======== Data entries

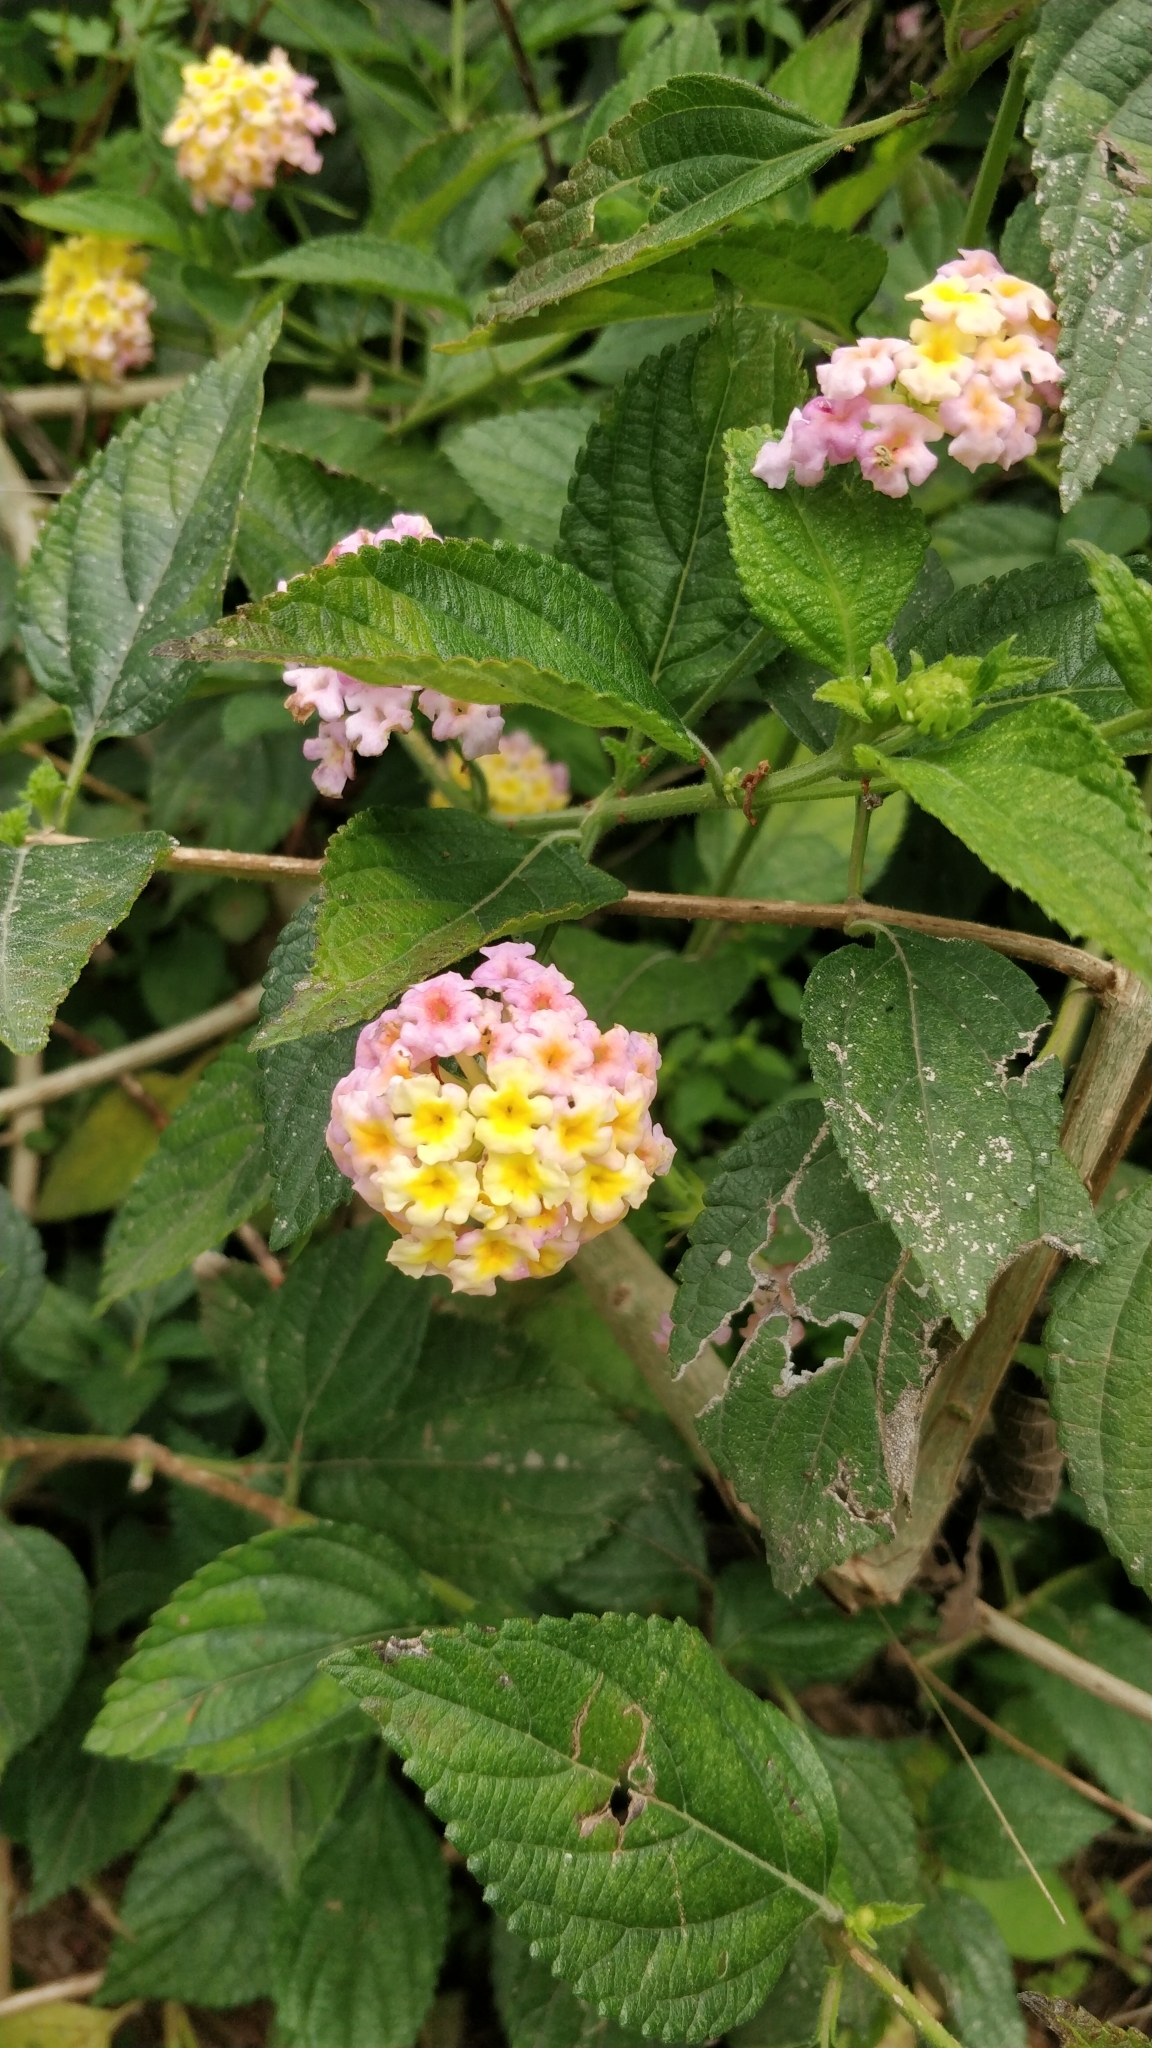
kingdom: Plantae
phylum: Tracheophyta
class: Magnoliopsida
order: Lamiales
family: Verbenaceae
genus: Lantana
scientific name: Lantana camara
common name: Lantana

================
======== Data entries

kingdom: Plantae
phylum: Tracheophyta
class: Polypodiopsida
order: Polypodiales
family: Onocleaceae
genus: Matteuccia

================
======== Data entries

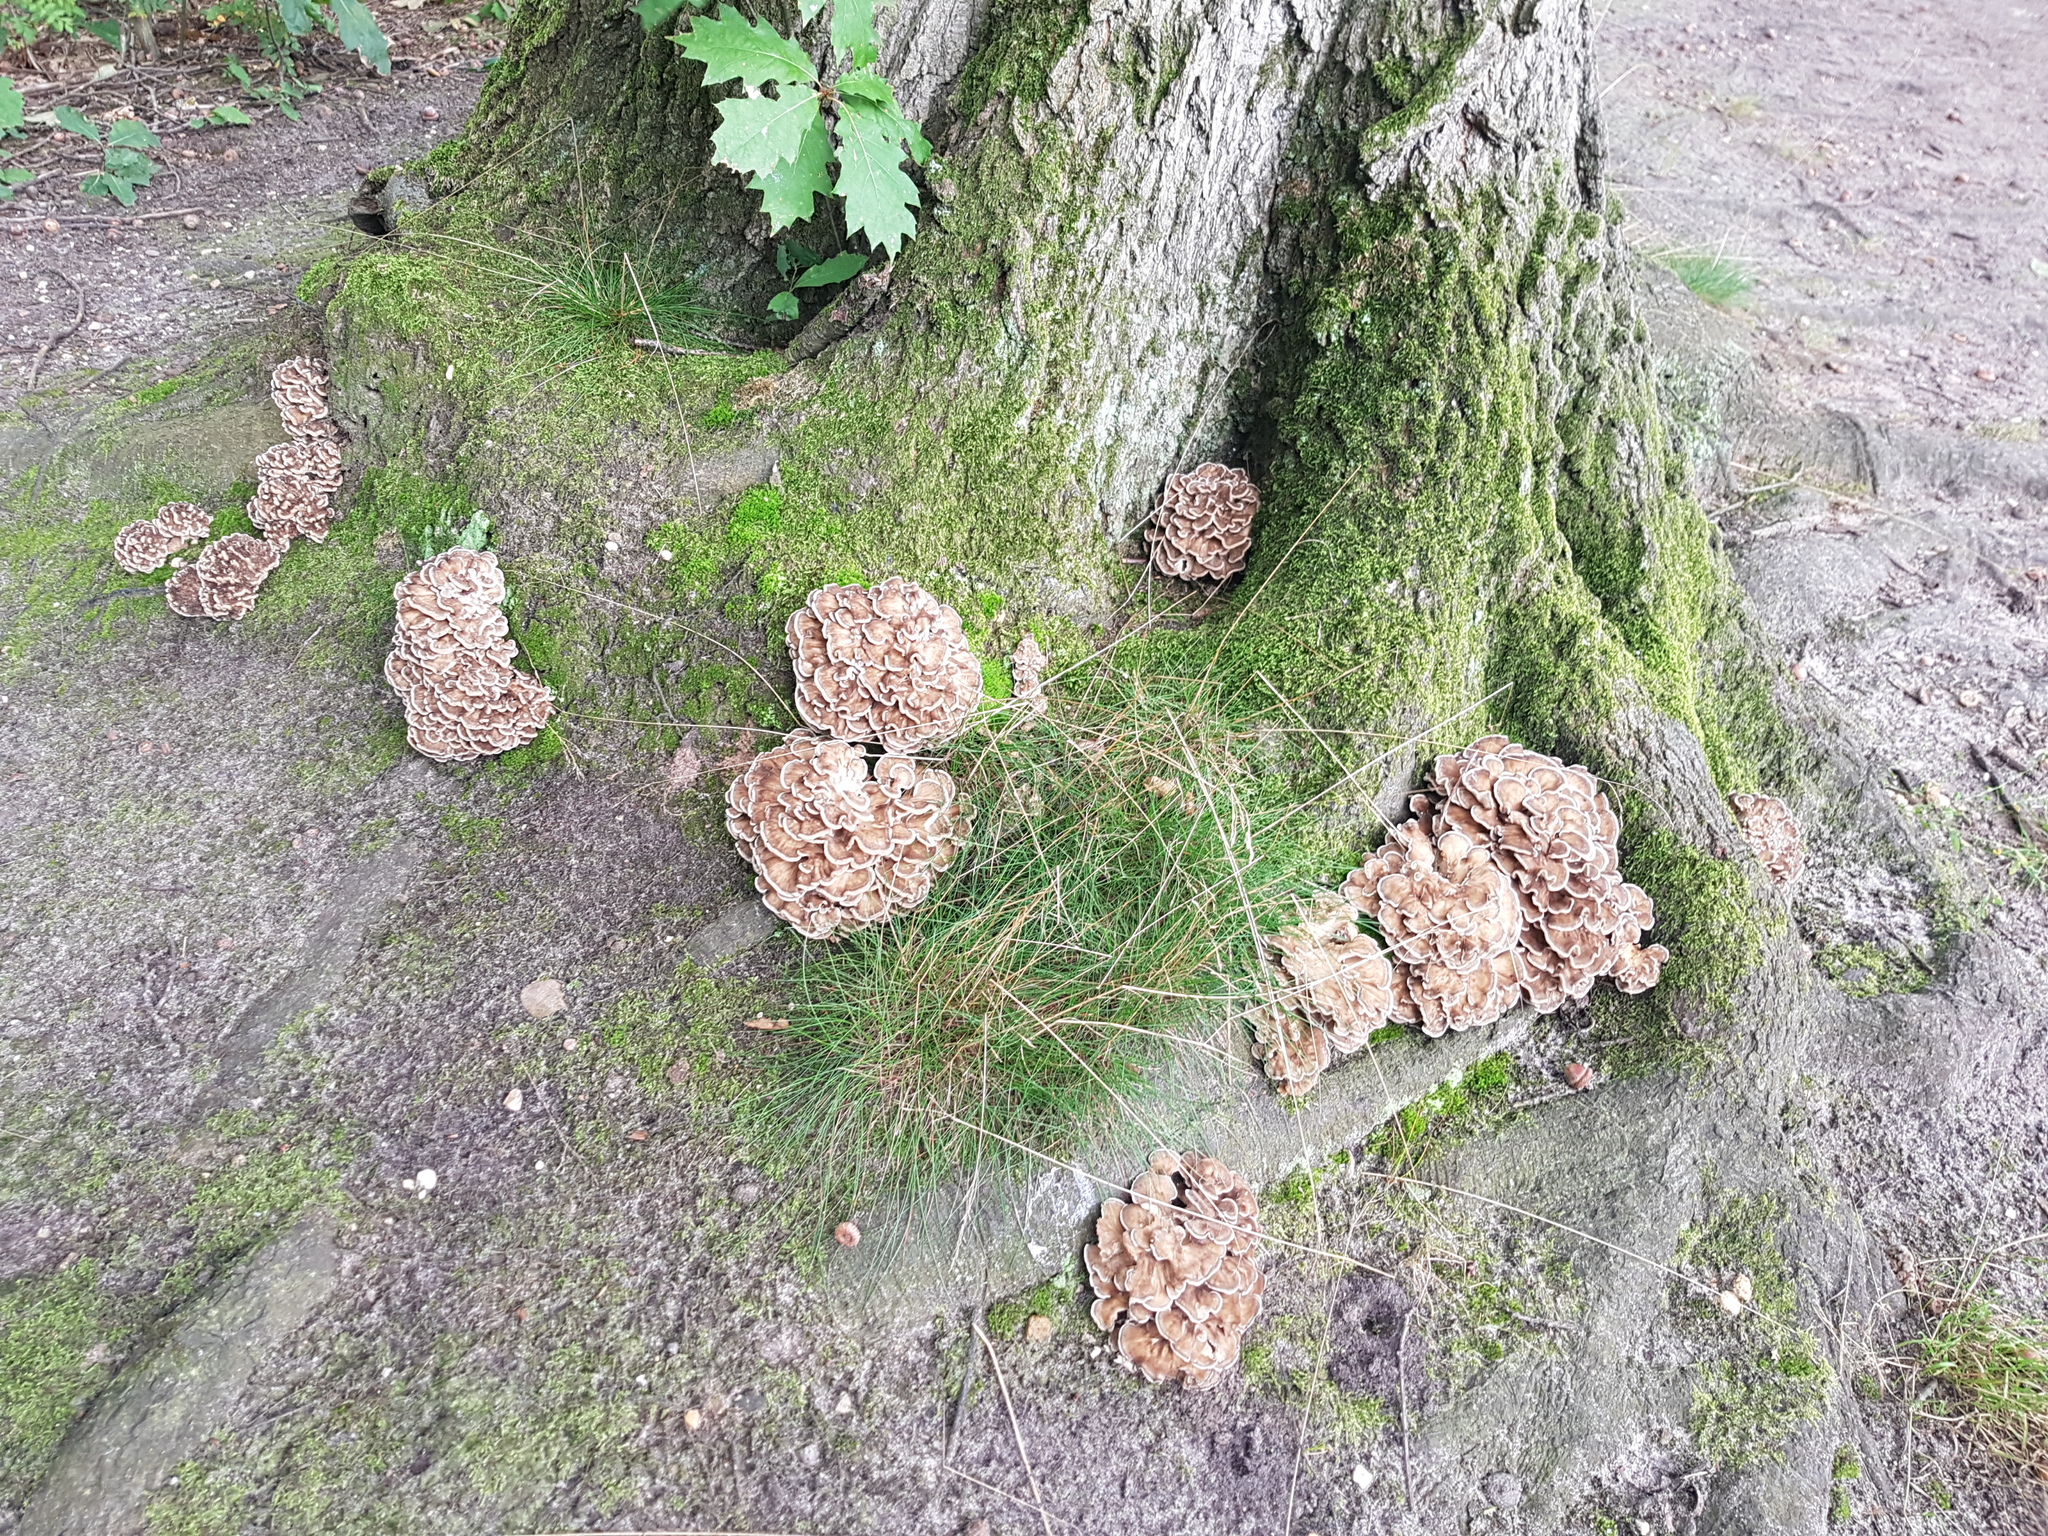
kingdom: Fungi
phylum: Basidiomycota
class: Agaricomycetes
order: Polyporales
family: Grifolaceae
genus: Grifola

================

*Exercise objective*
Recast the lines of the listing from the one containing "order: Lamiales" through the one containing "common name: Lantana", both included, as a JSON list of strings with one string per line and blank lines omitted.

*Written solution*
[
  "order: Lamiales",
  "family: Verbenaceae",
  "genus: Lantana",
  "scientific name: Lantana camara",
  "common name: Lantana"
]